All sodium and nitrate salts are soluble  \(\Rightarrow\)  possible precipitates are \(\ce{Mg(OH)2}\) and \(\ce{MgCO3}\). 

\(\ce{\left[Mg^{2+}\right]=6 \times 10^{-3} \quad\left[ OH^{-}\right]=1 \times 10^{-2} \quad\left[ CO3^{2-}\right]=2 \times 10^{-3}}\)

\(\ce{\left[Mg^{2+}\right]\left[ OH^{-}\right]^2=6 \times 10^{-7} \quad \quad \quad \ \ \ K_{\textit{sp}}=5.61 \times 10^{-12}}\)

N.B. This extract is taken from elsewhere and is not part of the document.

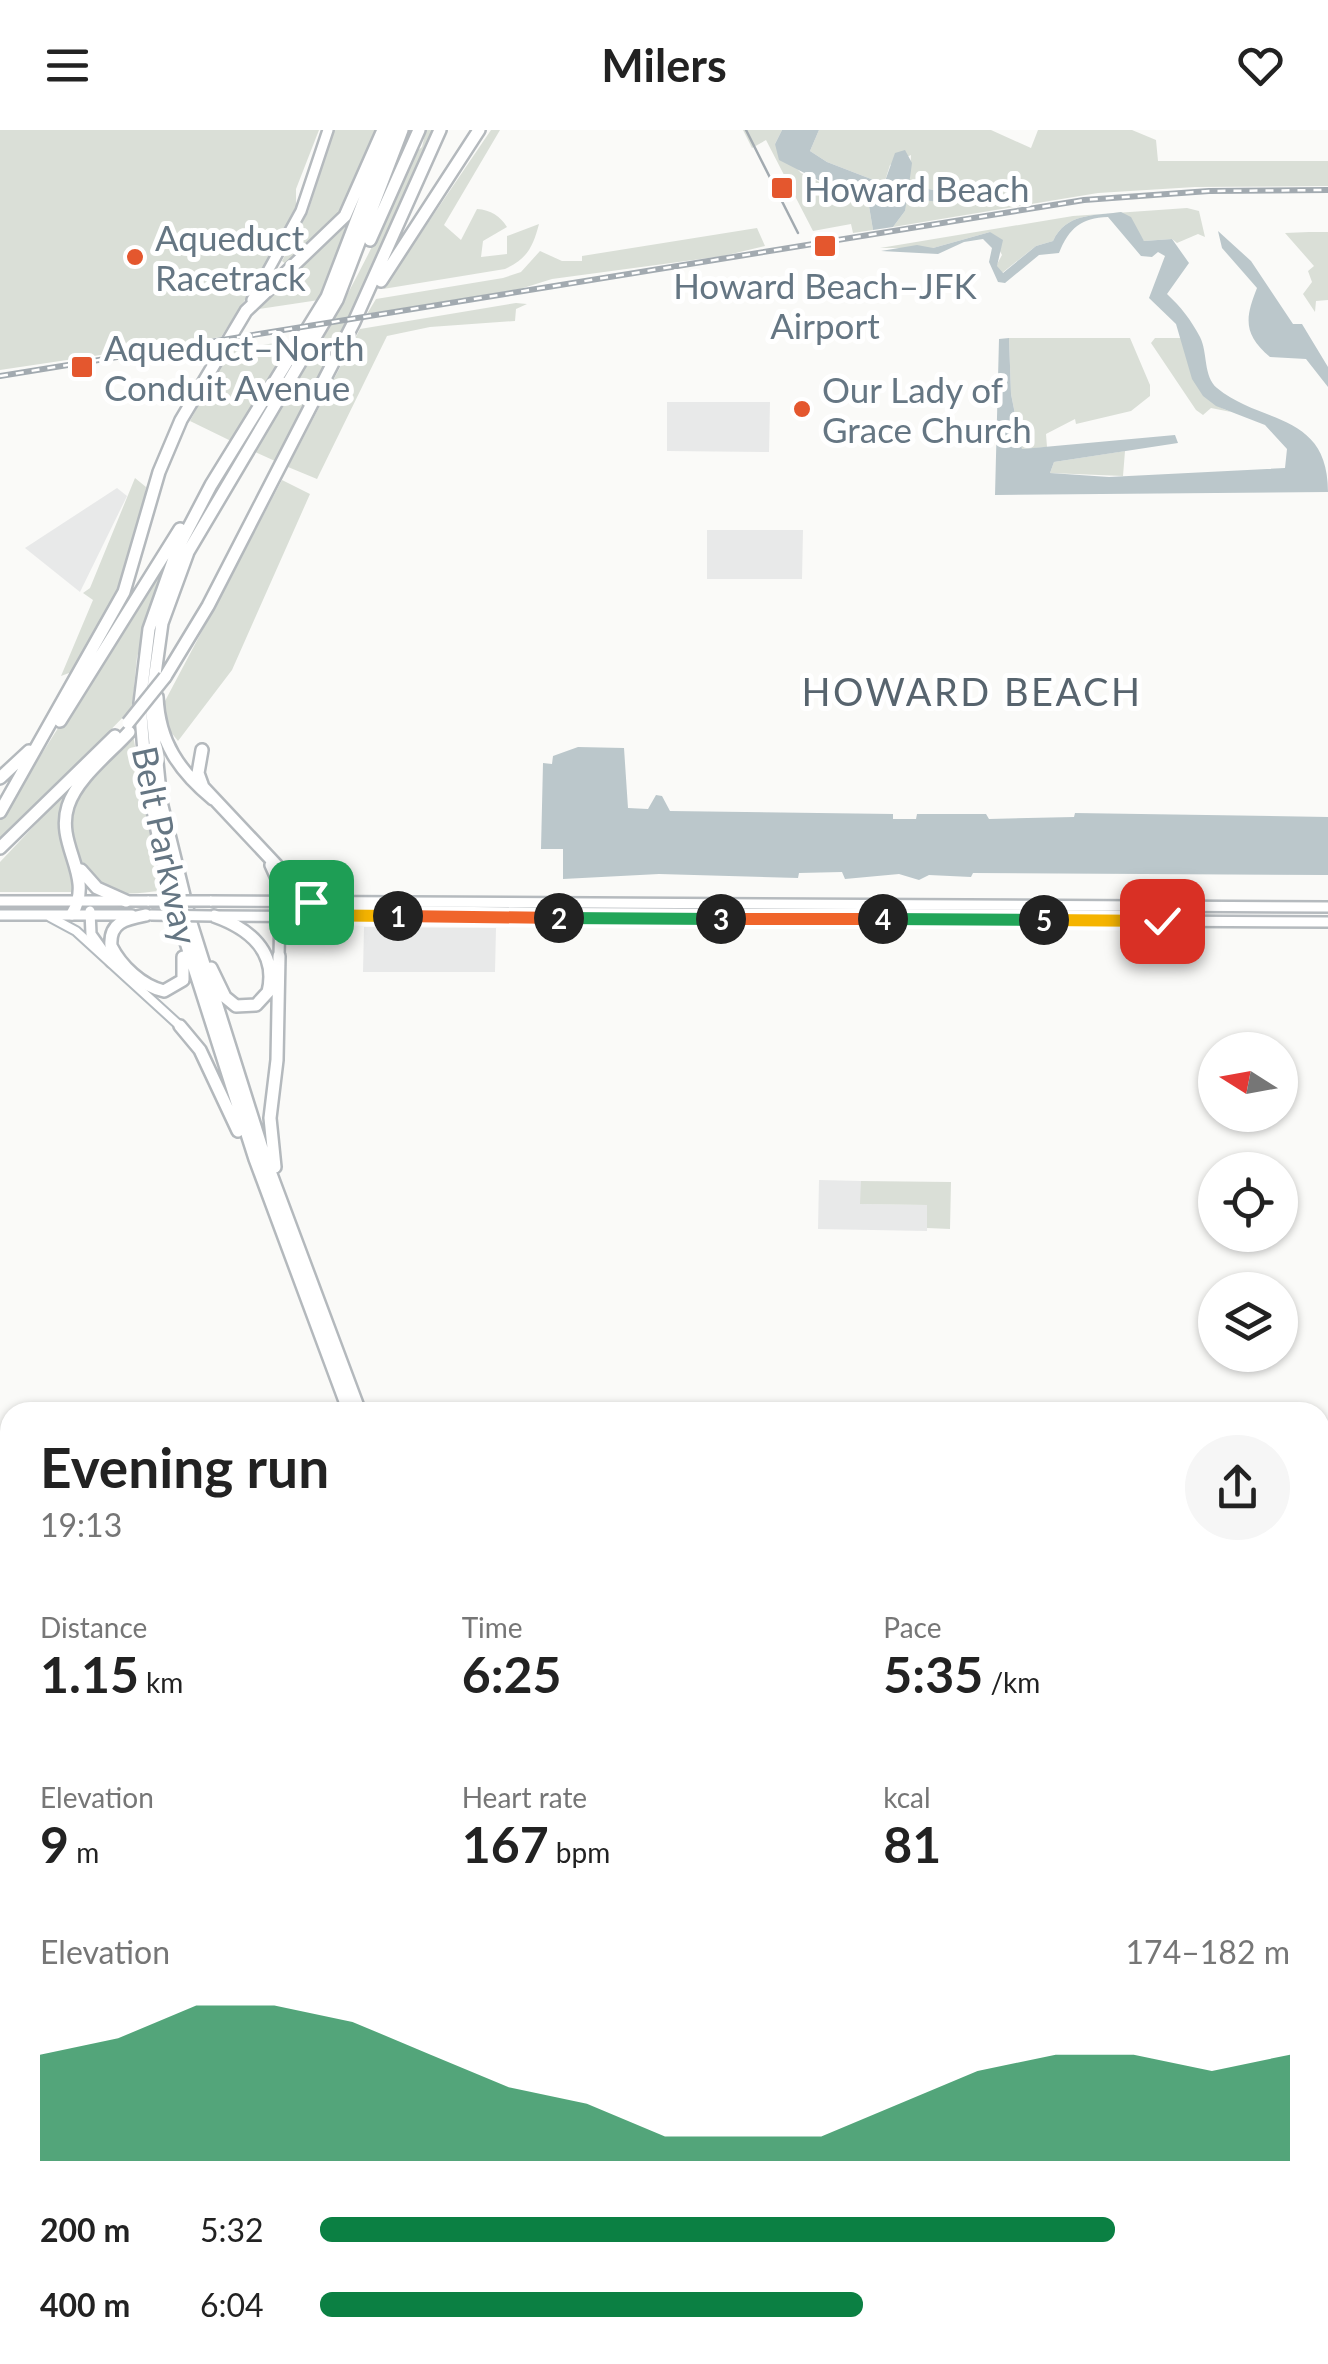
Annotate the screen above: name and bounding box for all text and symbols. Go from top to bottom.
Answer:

\(\ce{\left[ Mg^{2+}\right]\left[ CO3^{2-}\right]=1.2 \times 10^{-5} \quad \quad  K_{\textit{sp}}=6.82 \times 10^{-6}}\)
 

\(\ce{Mg(OH)2}\) is a lot less soluble than \(\ce{MgCO3}\) and will precipitate preferentially.

\(\ce{\left[Mg^{2+}\right]\left[OH^{-}\right]^2 > K_{\textit{sp}}}\)

\(\Rightarrow \ce{Mg(OH)2}\) will precipitate.
 

\(\ce{Mg^{2+}(aq) + 2OH-(aq) \rightarrow Mg(OH)2(s)}\)

Since \(K_{\textit{sp}}\) is small, assume reaction goes to completion.

\(\ce{n(Mg^{2+})=0.006\ mol, n(OH^{-})=0.010\ mol}\)

Using stoichiometric ratio \((1:2)\)

\(0.006 > \dfrac{0.010}{2}=0.005\ \ \Rightarrow \ce{Mg^{2+}}\) is in excess.

Concentration drops to: \(6 \times 10^{-3}-5 \times 10^{-3}=1 \times 10^{-3}\).
 

Check if \(\ce{MgCO3}\) will precipitate:

\(\ce{\left[Mg^{2+}\right]\left[CO3^{2-}\right]}\) becomes  \(2 \times 10^{-6} <K_{\textit{sp}}\).

\(\ce{\Rightarrow\ MgCO3}\) won’t precipitate.